#### Available data
>>>
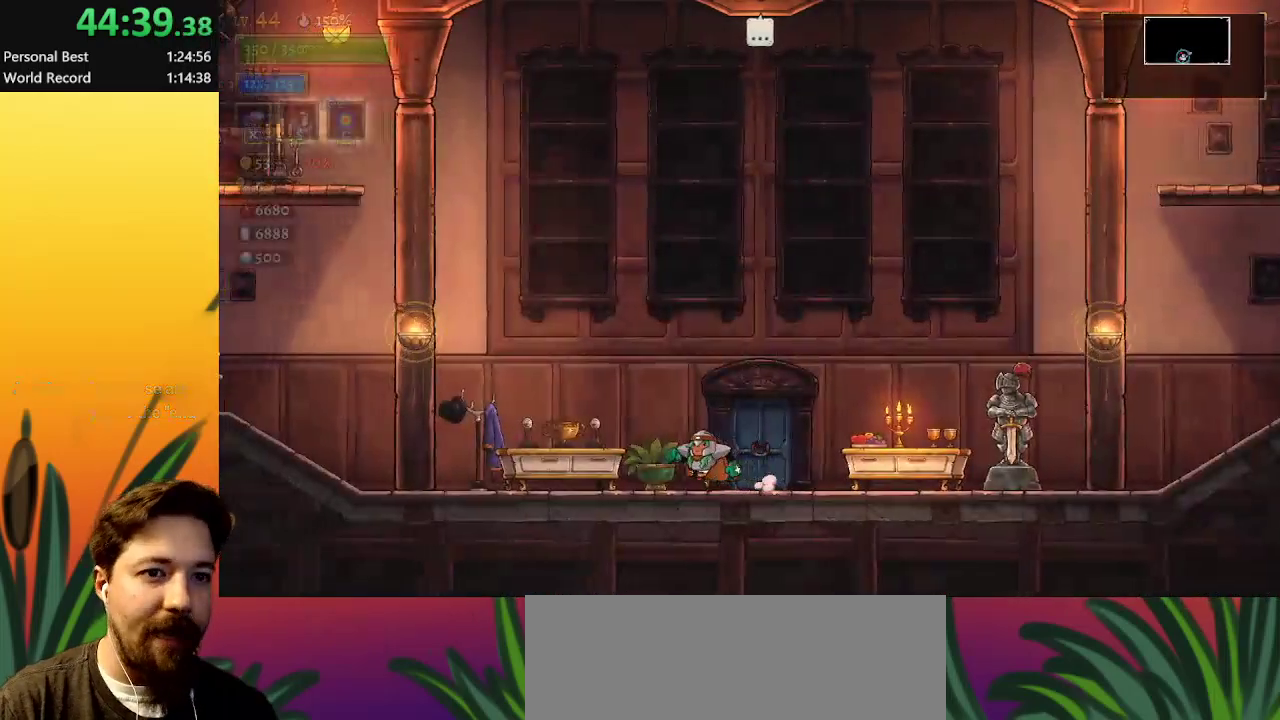
{"keys": ["left", "z"], "events": [[67, "a", "down"], [250, "a", "up"], [400, "z", "down"]]}
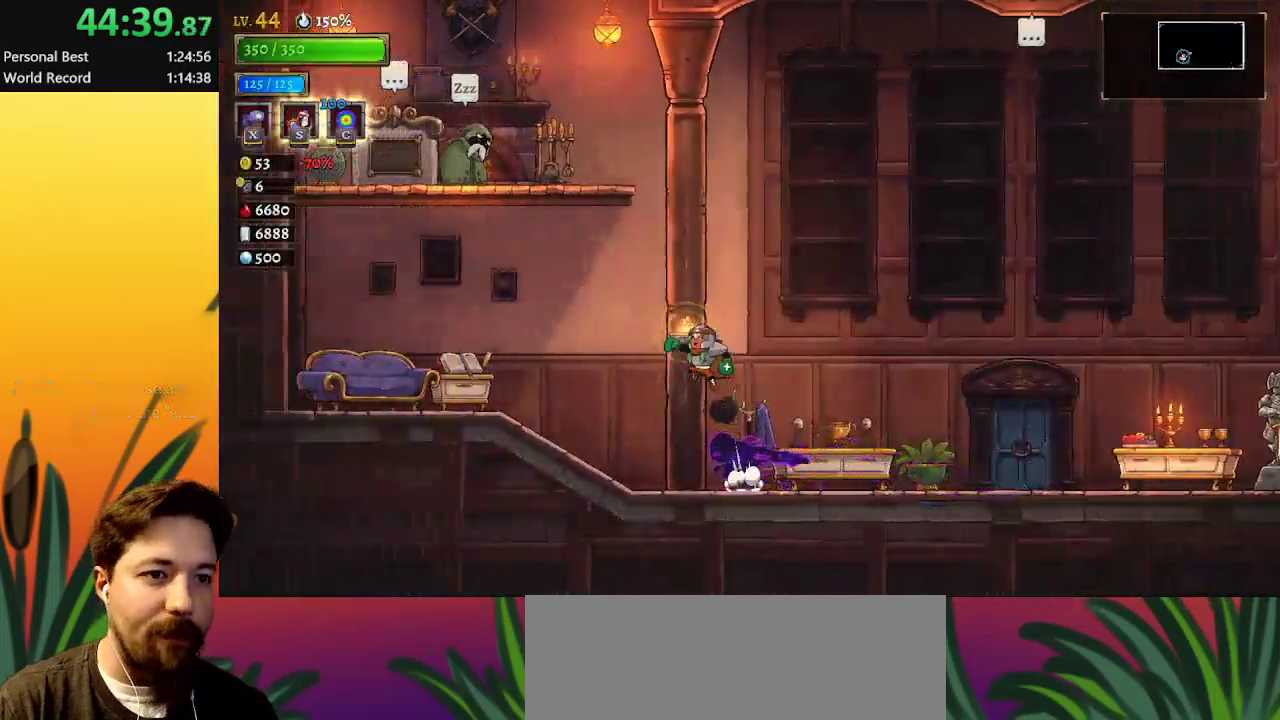
{"keys": ["left"], "events": [[83, "down", "down"], [167, "z", "up"], [267, "down", "up"]]}
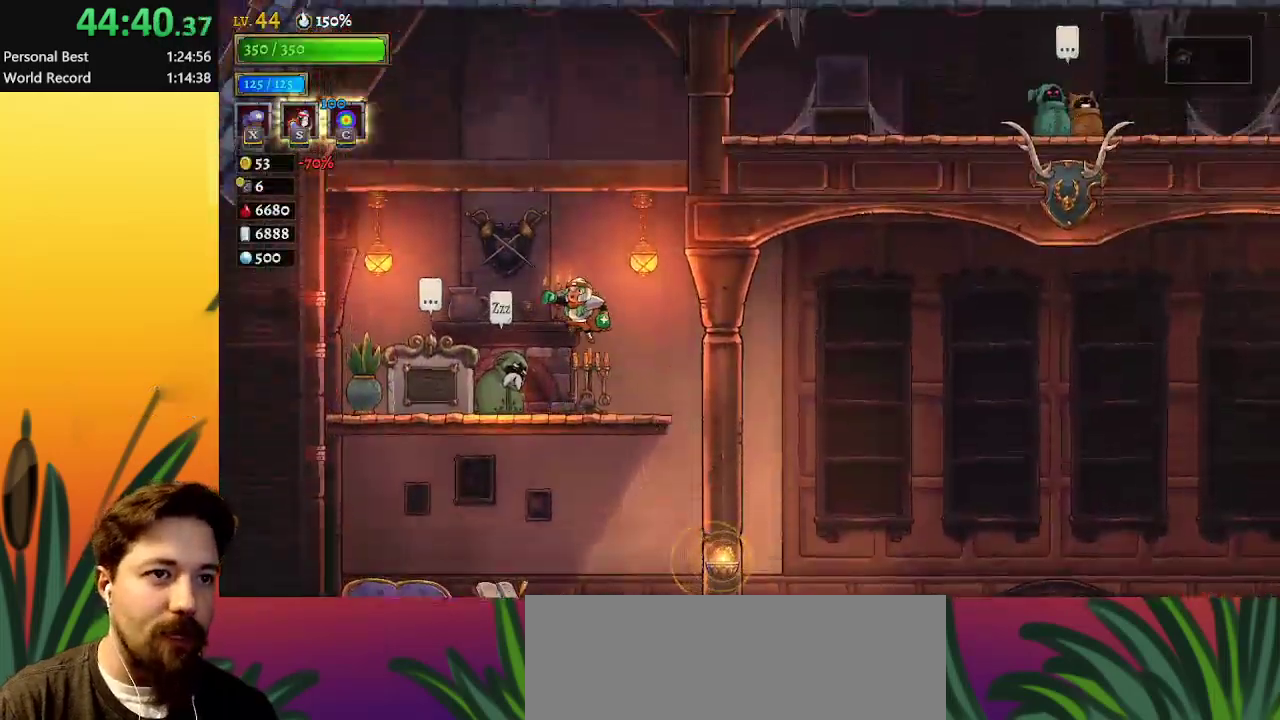
{"keys": ["left"], "events": [[50, "left", "up"], [50, "right", "down"], [233, "right", "up"], [333, "left", "down"]]}
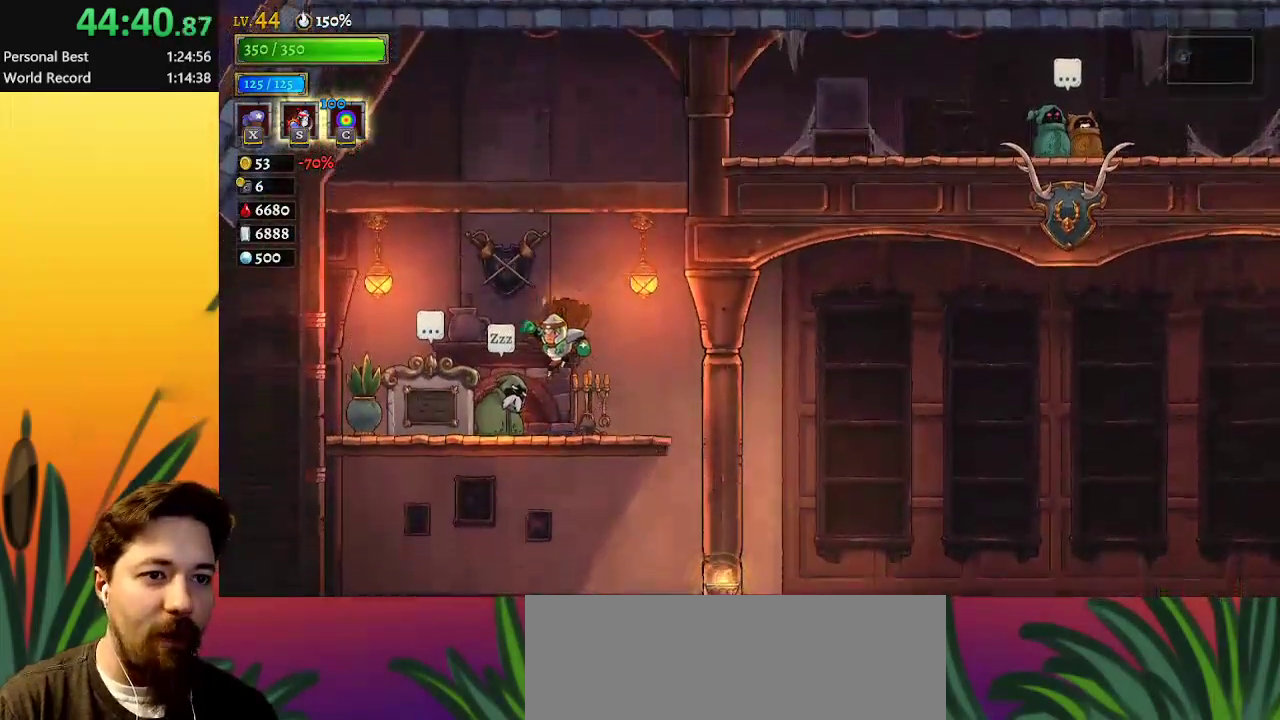
{"keys": [], "events": [[67, "left", "up"], [200, "up", "down"], [350, "up", "up"]]}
<<<
#### About this task
Return each line of the material exactly as written; exclude the pictures.

#### Answer below
{"keys": ["left", "z"], "events": [[67, "a", "down"], [250, "a", "up"], [400, "z", "down"]]}
{"keys": ["left"], "events": [[83, "down", "down"], [167, "z", "up"], [267, "down", "up"]]}
{"keys": ["left"], "events": [[50, "left", "up"], [50, "right", "down"], [233, "right", "up"], [333, "left", "down"]]}
{"keys": [], "events": [[67, "left", "up"], [200, "up", "down"], [350, "up", "up"]]}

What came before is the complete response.